Frank McGuire finishing up great coaching career
During a game he sits and watches the action reflectively, his head tilted to rest on his left hand as though he were studying rather than coaching the University of South Carolina basketball team. Of course, events sometimes bring him to his feet to shout instructions to one of his players or to protest an official's call; it's just that there is so much less to get excited about these days for Frank McGuire.
Now in his 30th year as a college coach, McGuire is on his way out with a mediocre team that must struggle to achieve a winning season. Rivals do not thrill to confront the 66- year-old master anymore, nor do fans flock to arenas to see him or see his teams play. Instead McGuire, who will retire as the Gamecocks' coach after this season, is treated to polite ovations and a spate of testimonials wherever he goes.
It's a bittersweet ending to a career in which a street-smart native of New York's Greenwich Village had compiled the second most victories (537) among active coaches entering the 1979-80 season, first at his alma mater, St. John's, then at the Universities of North and South Carolina. During that span, McGuire brought a national championship to the University of North Carolina in 1957 with a team that went 32-0 and, according to him, "started all the rivalry" that pervades Atlantic Coast Conference basketball to this day.
Between college assignments, McGuire spent 1961-62 coaching the Philadelphia Warriors of the NBA and a cantankerous young center named Wilt Chamberlain, who listened well enough to average 50 points per game under Frank's tutelage. (Ironically, it was Wilt's Kansas team that North Carolina had upset for the NCAA crown five years earlier.)
Back in the college ranks at South Carolina by 1964, McGuire again used his New York connections to build an also-ran into a national power, piloting a team led by All- Americas John Roche and Tom Owens to a 70- 16 record from 1969 through 1971.

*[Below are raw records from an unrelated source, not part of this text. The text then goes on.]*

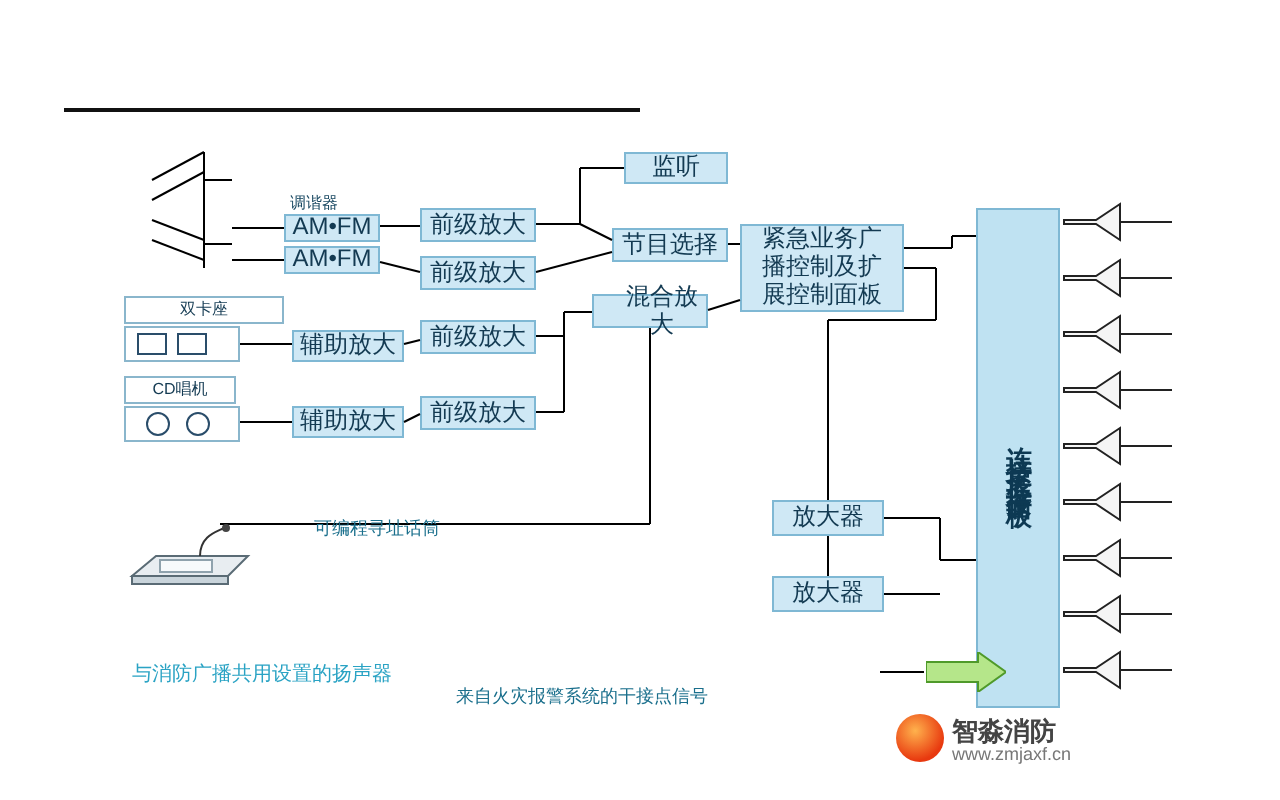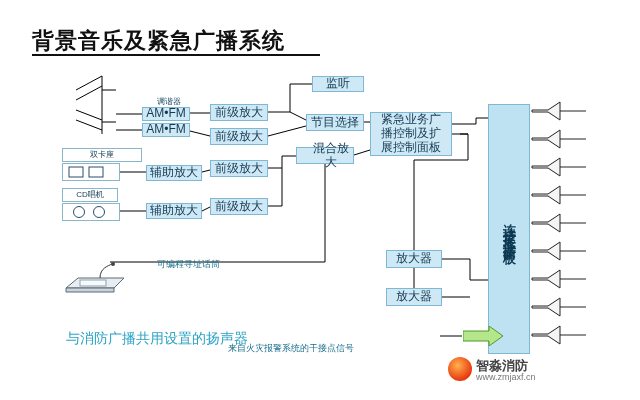--- a/index.html
+++ b/index.html
@@ -35,37 +35,36 @@
     writing-mode:vertical-rl;
     font-size:13px;
     letter-spacing:4px;
     color:#0d3953;
     font-weight:bold;
   }
   .green-arrow{
     position:absolute;
     left:463px;top:326px;width:40px;height:20px;
   }
-  .cn-note{position:absolute;font-size:14px;color:#2aa3c4;}
+  .cn-note{position:absolute;font-size:10px;color:#2aa3c4;}
   .cn-note2{position:absolute;font-size:9px;color:#1a6f8c;}
   .logo-circle{
     position:absolute;left:448px;top:357px;width:24px;height:24px;border-radius:50%;
     background:radial-gradient(circle at 40% 35%,#ffb24d,#e8390f 70%);
   }
   .logo-text{position:absolute;left:476px;top:357px;font-size:13px;color:#444;font-weight:bold;}
   .logo-sub{position:absolute;left:476px;top:372px;font-size:9px;color:#777;}
   .ant{position:absolute;}
-  .tuner-label{position:absolute;font-size:8px;color:#1b4a63;margin-left:12px;}
+  .tuner-label{position:absolute;font-size:8px;color:#1b4a63;}
 </style>
 </head>
 <body>
 
 <div id="stage">
 
-  <div class="title">背景音乐及紧急广播系统</div>
   <div class="title-rule"></div>
 
   <svg class="ant" style="left:72px;top:74px;width:46px;height:74px;">
     <line x1="30" y1="2" x2="4" y2="16" stroke="#000" stroke-width="1"></line>
     <line x1="30" y1="12" x2="4" y2="26" stroke="#000" stroke-width="1"></line>
     <line x1="30" y1="2" x2="30" y2="60" stroke="#000" stroke-width="1"></line>
     <line x1="30" y1="46" x2="4" y2="36" stroke="#000" stroke-width="1"></line>
     <line x1="30" y1="56" x2="4" y2="46" stroke="#000" stroke-width="1"></line>
     <line x1="30" y1="16" x2="44" y2="16" stroke="#000" stroke-width="1"></line>
     <line x1="30" y1="48" x2="44" y2="48" stroke="#000" stroke-width="1"></line>

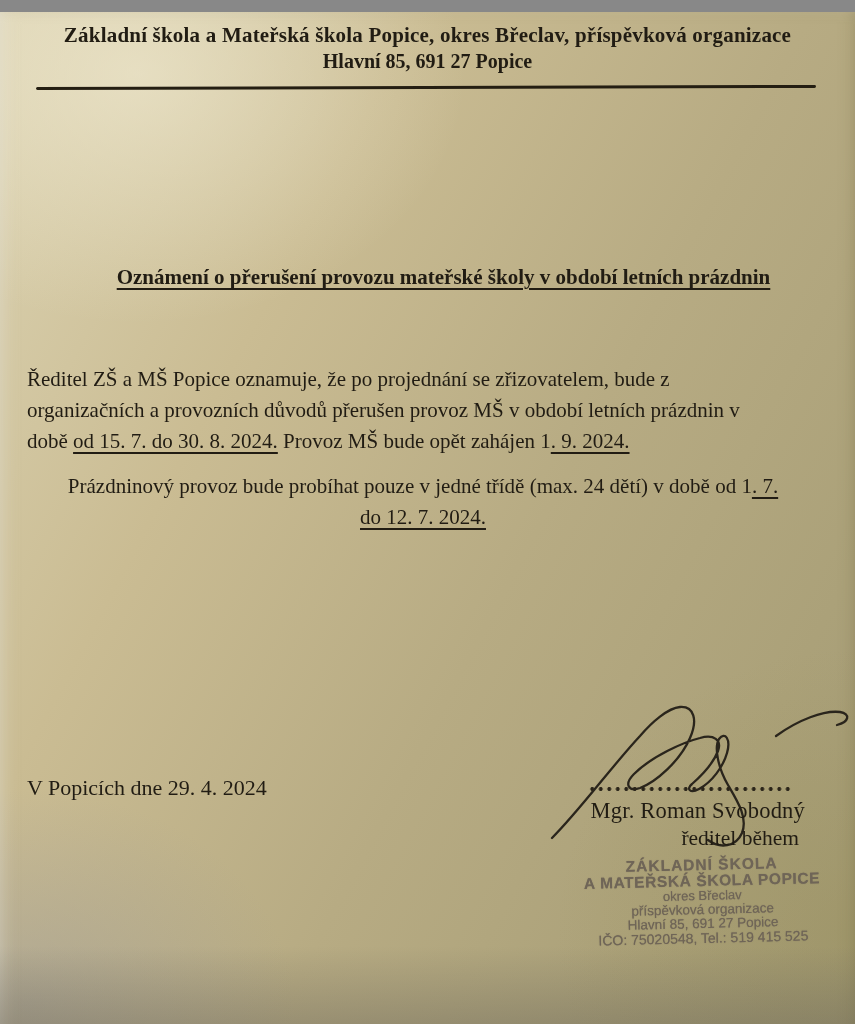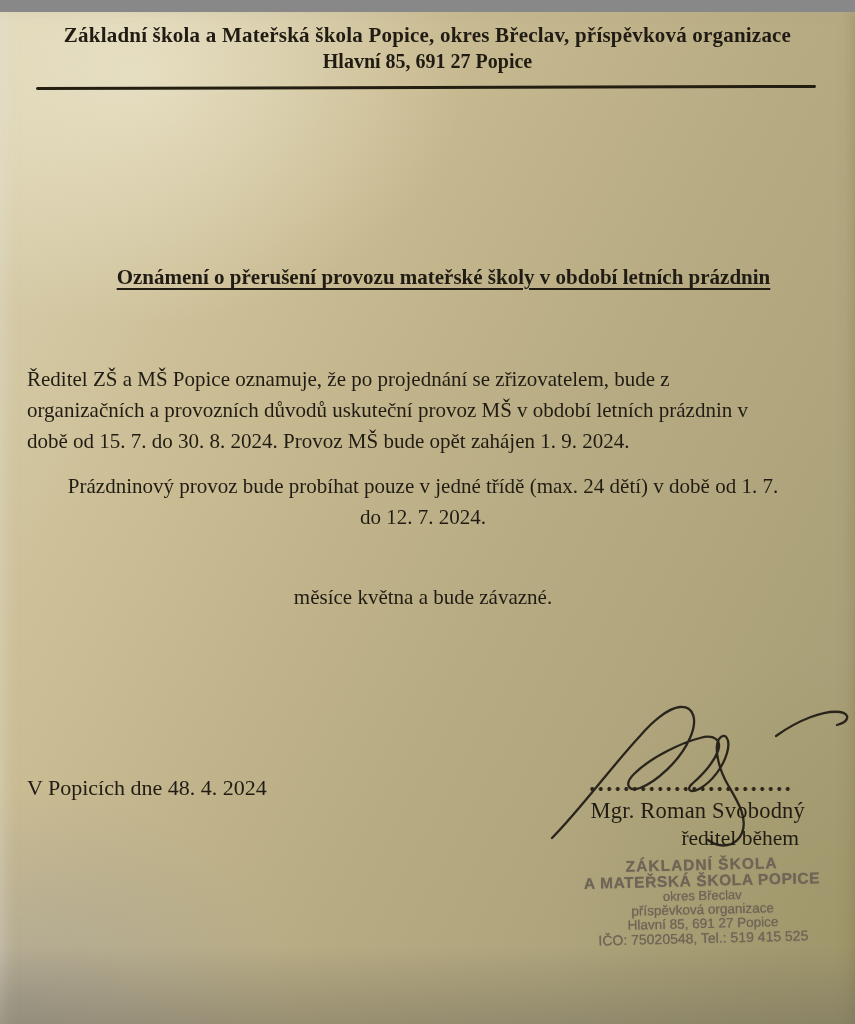--- a/index.html
+++ b/index.html
@@ -34,21 +34,21 @@
   .title{
     position:absolute;top:253px;left:16px;width:100%;text-align:center;
     font-weight:bold;font-size:21px;
   }
   .title span{text-decoration:underline;text-decoration-thickness:2px;text-underline-offset:4px;}
 
   .body-text{position:absolute;top:352px;left:27px;width:792px;font-size:21px;line-height:31px;}
   .body-text p{margin:0;}
   .body-text p + p{margin-top:14px;text-align:center;}
   .body-text p:last-child{margin-top:18px;}
-  .body-text .u{text-decoration-thickness:1.8px;text-underline-offset:3.5px;}
+  .body-text .u{text-decoration:underline;text-decoration-thickness:1.8px;text-underline-offset:3.5px;}
 
   .date-line{position:absolute;top:763px;left:27px;font-size:22px;}
 
   .signature-area{position:absolute;left:540px;top:676px;width:315px;height:178px;pointer-events:none;}
   .signature-area svg{display:block;width:100%;height:100%;}
 
   .dotted-line{
     position:absolute;left:588px;top:774px;width:204px;height:6px;
     background-image:radial-gradient(circle,#2a2419 1.7px, rgba(42,36,25,0) 2.2px);
     background-size:8.5px 6px;background-repeat:repeat-x;
@@ -80,26 +80,26 @@
     <div class="h1">Základní škola a Mateřská škola Popice, okres Břeclav, příspěvková organizace</div>
     <div class="h2">Hlavní 85, 691 27 Popice</div>
   </div>
   <div class="rule"></div>
 
   <div class="title">
     <span>Oznámení o přerušení provozu mateřské školy v období letních prázdnin</span>
   </div>
 
   <div class="body-text">
-    <p><span>Ředitel ZŠ a MŠ Popice oznamuje, že po projednání se zřizovatelem, bude z</span><br><span>organizačních a provozních důvodů uskuteční provoz MŠ v období letních prázdnin v</span><br><span>době </span><span class="u">od 15. 7. do 30. 8. 2024.</span><span> Provoz MŠ bude opět zahájen 1</span><span class="u">. 9. 2024.</span></p>
+    <p><span>Ředitel ZŠ a MŠ Popice oznamuje, že po projednání se zřizovatelem, bude z</span><br><span>organizačních a provozních důvodů přerušen provoz MŠ v období letních prázdnin v</span><br><span>době </span><span class="u">od 15. 7. do 30. 8. 2024.</span><span> Provoz MŠ bude opět zahájen 1</span><span class="u">. 9. 2024.</span></p>
     <p><span>Prázdninový provoz bude probíhat pouze v jedné třídě (max. 24 dětí) v době od 1</span><span class="u">. 7. </span><br><span class="u">do 12. 7. 2024. </span></p>
-    <p><br><span>měsíce května a bude závazné.</span></p>
+    <p><br></p>
   </div>
 
-  <div class="date-line">V Popicích dne 48. 4. 2024</div>
+  <div class="date-line">V Popicích dne 29. 4. 2024</div>
 
   <div class="signature-area">
     <svg viewBox="0 0 315 178">
       <g fill="none" stroke="#2a251c" stroke-width="2.3" stroke-linecap="round">
         <path d="M 12 150
                  C 40 122, 72 78, 100 48
                  C 112 34, 128 20, 140 19
                  C 154 18, 158 32, 150 50
                  C 140 73, 116 94, 100 100
                  C 88 104, 84 96, 94 86

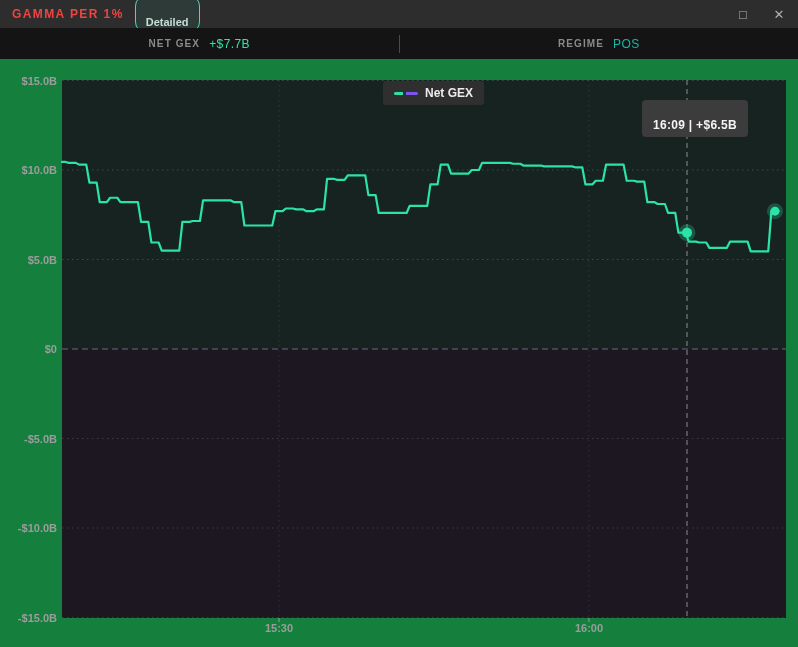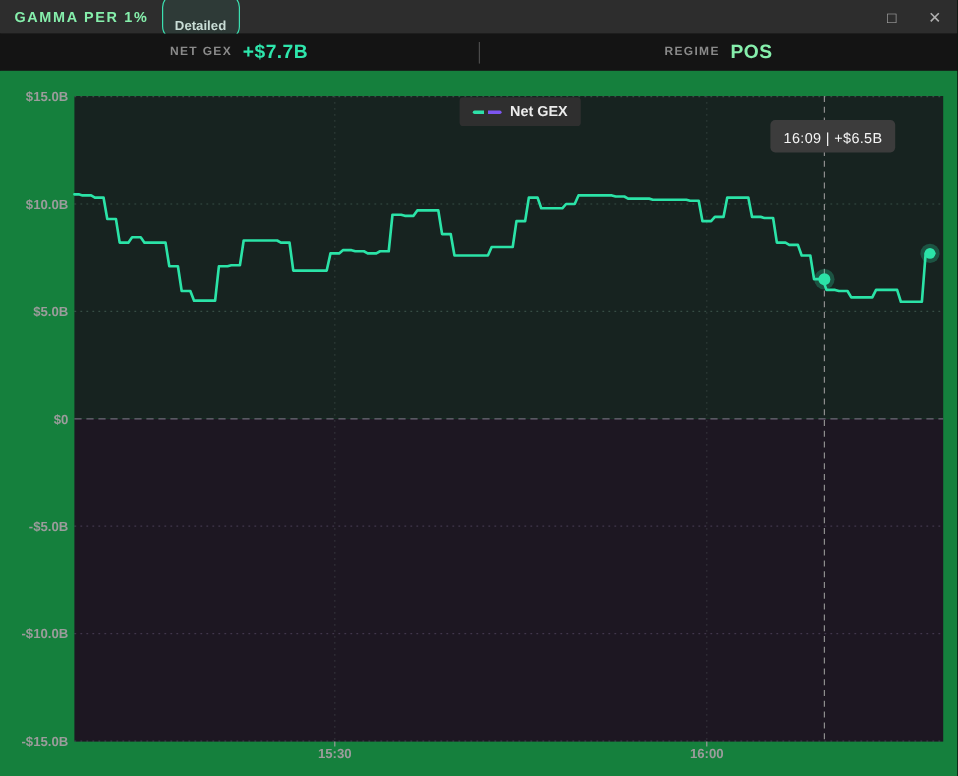--- a/index.html
+++ b/index.html
@@ -3,48 +3,48 @@
 <meta charset="utf-8">
 <style>
   html,body { margin:0; padding:0; background:#0d0d0d; }
   body { font-family:"Liberation Sans", sans-serif; }
   .window { position:relative; width:798px; height:647px; background:#191919; overflow:hidden;
             box-shadow:inset 0 0 0 1px #0a0a0a; }
 
   
   .titlebar { position:absolute; top:0; left:0; right:0; height:28px; background:#2d2d2d;
               display:flex; align-items:center; padding:0 12px; box-sizing:border-box; gap:11px; }
-  .title { color:#86efac; font-weight:bold; font-size:12px; letter-spacing:1.4px; }
+  .title { color:#ef4444; font-weight:bold; font-size:12px; letter-spacing:1.4px; }
   .detailed-btn { border:1.5px solid #3bdfb0; color:#c9ddd6; background:rgba(59,223,176,0.08);
                   border-radius:11px; font-size:11px; line-height:15px; padding:19px 10px 2px;
                   font-weight:600; cursor:pointer; }
   .win-controls { margin-left:auto; display:flex; gap:22px; color:#b0b0b0; font-size:13px; }
   .win-btn { cursor:pointer; width:14px; text-align:center; }
 
   
   .statsbar { position:absolute; top:28px; left:0; right:0; height:31px; background:#141414;
               display:flex; align-items:stretch; }
   .stat-half { flex:1; display:flex; align-items:center; justify-content:center; gap:9px; }
   .stat-label { color:#8a8a8a; font-size:10px; font-weight:bold; letter-spacing:1.1px; }
-  .stat-value { color:#2ee6ac; font-size:16px; font-weight:bold; letter-spacing:0.4px; }
+  .stat-value { color:#2ee6ac; font-size:12px; font-weight:normal; letter-spacing:0.4px; }
   .stat-divider { width:1px; height:18px; background:#4a4a4a; align-self:center; }
 
   
   .chart-panel { position:absolute; top:59px; left:0; right:0; bottom:0; background:#15803d; }
   .chart-panel svg { position:absolute; top:0; left:0; }
 
   .legend { position:absolute; left:383px; top:22px; height:24px; background:#2f2f2f;
             border-radius:3px; display:flex; align-items:center; padding:0 11px; gap:7px;
             cursor:pointer; }
   .legend-marker { width:24px; height:3px; border-radius:2px;
                    background:linear-gradient(90deg,#2ee0a8 0%,#2ee0a8 38%,#2f2f2f 38%,#2f2f2f 52%,#7c55f0 52%,#7c55f0 100%); }
   .legend-label { color:#ececec; font-size:12px; font-weight:bold; }
 
   .tooltip { position:absolute; left:642px; top:41px; background:#3c3c3c; border-radius:4px;
-             color:#f4f4f4; font-size:12px; font-weight:normal; padding:8px 11px 5px;
+             color:#f4f4f4; font-size:12px; font-weight:bold; padding:18px 11px 5px;
              letter-spacing:0.3px; white-space:nowrap; }
 </style>
 </head>
 <body>
 
 <div class="window">
 
   <div class="titlebar">
     <span class="title">GAMMA PER 1%</span>
     <span class="detailed-btn">Detailed</span>
@@ -55,21 +55,21 @@
   </div>
 
   <div class="statsbar">
     <div class="stat-half">
       <span class="stat-label">NET GEX</span>
       <span class="stat-value" style="color: rgb(46, 230, 172);">+$7.7B</span>
     </div>
     <div class="stat-divider"></div>
     <div class="stat-half">
       <span class="stat-label">REGIME</span>
-      <span class="stat-value" style="color: #86efac;">POS</span>
+      <span class="stat-value" style="color: #14b8a6;">POS</span>
     </div>
   </div>
 
   <div class="chart-panel">
     <svg id="chart-svg" width="798" height="588" viewBox="0 0 798 588">
         <rect x="62" y="21" width="724" height="269" fill="#172320"></rect>
         <rect x="62" y="290" width="724" height="269" fill="#1d1722"></rect>
         <line x1="62" y1="21.5" x2="786" y2="21.5" stroke="rgba(140,185,165,0.28)" stroke-width="1" stroke-dasharray="1.5 3.5"></line>
         <text x="57" y="25.5" text-anchor="end" fill="#9c9c9c" font-size="11" font-weight="700">$15.0B</text>
         <line x1="62" y1="111" x2="786" y2="111" stroke="rgba(140,185,165,0.28)" stroke-width="1" stroke-dasharray="1.5 3.5"></line>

but even as McGuire was leading the Gamecocks to the heights of the basketball world, becoming a South Carolina folk hero in the process, the sands of Gamecock athletic power were shifting under his feet. In 1971, South Carolina withdrew from the ACC to become an independent, a move expected to ease recruiting and scheduling without jeopardizing the school's newfound athletic stature and fan support. It didn't work out that way, to McGuire's unending regret. Attendance began to slump without the intense media attention, the competition, and rivalries present in the ACC. By 1975, McGuire was lobbying to return to the conference.
Leaving the ACC wound up hurting McGuire's recruiting, as did the internecine warfare between the Gamecocks' football and basketball programs. (One result of the tension is that South Carolina is one of the few schools with separate publicity departments for football and basketball.) Unfortunately for McGuire, the head football coaches -- Paul Dietzel, followed by incumbent Jim Carlen -- doubled as athletic director, and various attempts were made to kick the redhead upstairs as athletic director for the university's regional campuses, to retire him at age 65, and finally to fire him outright. That move came just before this season, but was thwarted by a groundswell of fan support and by a unanimous declaration of support from the basketball team. "He's meant a lot to us," said Jim Graziano, one of seven seniors on the Gamecocks' 13-man squad. "We just decided to all get behind him."
It was eventually agreed that this will be McGuire's last year as head coach; he will be paid $100,000 a year for the next four years to notm coach.
McGuire speaks openly of the conflicts, his bitterness laced with humor and a survivor's pride. He says that "rumors out of South Carolina" regarding his status and abilities undercut him as he recruited in recent years, thus explaining the big ones that got away. "[Mike] Gminski [Duke All-America from Monroe, Conn.] and [Mike] O'Koren [North Carolina All-America from Jersey City, N.J.] are the kinds of players I used to recruit," McGuire insisted. "I was talking to Gminski before anyone ever heard of him. I haven't changed. My contacts are still the best."
But times and situations do change, and McGuire, who has also been a football and baseball coach at times, said this is his last fling at coaching. There have been offers, he said, including several from pro basketball teams, but "coaching takes too much energy."
What he will do next remains uncertain. "I'm not even thinking about anything beyond this season," he said. "I want to finish this job here," a task that has him struggling to instill oncourt discipline on a team that, for all its veteran players, often performs with a glaring lack of patience and control.
His competitive fire, his enjoyment of the game, may appear to others to be as muted and fading as the red of his hair, but McGuire professes "the same enthusiasm" for coaching, for basketball, that he always had.
"Right now," he confided after a recent Gamecock victory, "I couldn't feel any better if you gave me a Mercedes. That may sound stupid for a guy my age, but you're born a coach. Either you love it or you don't."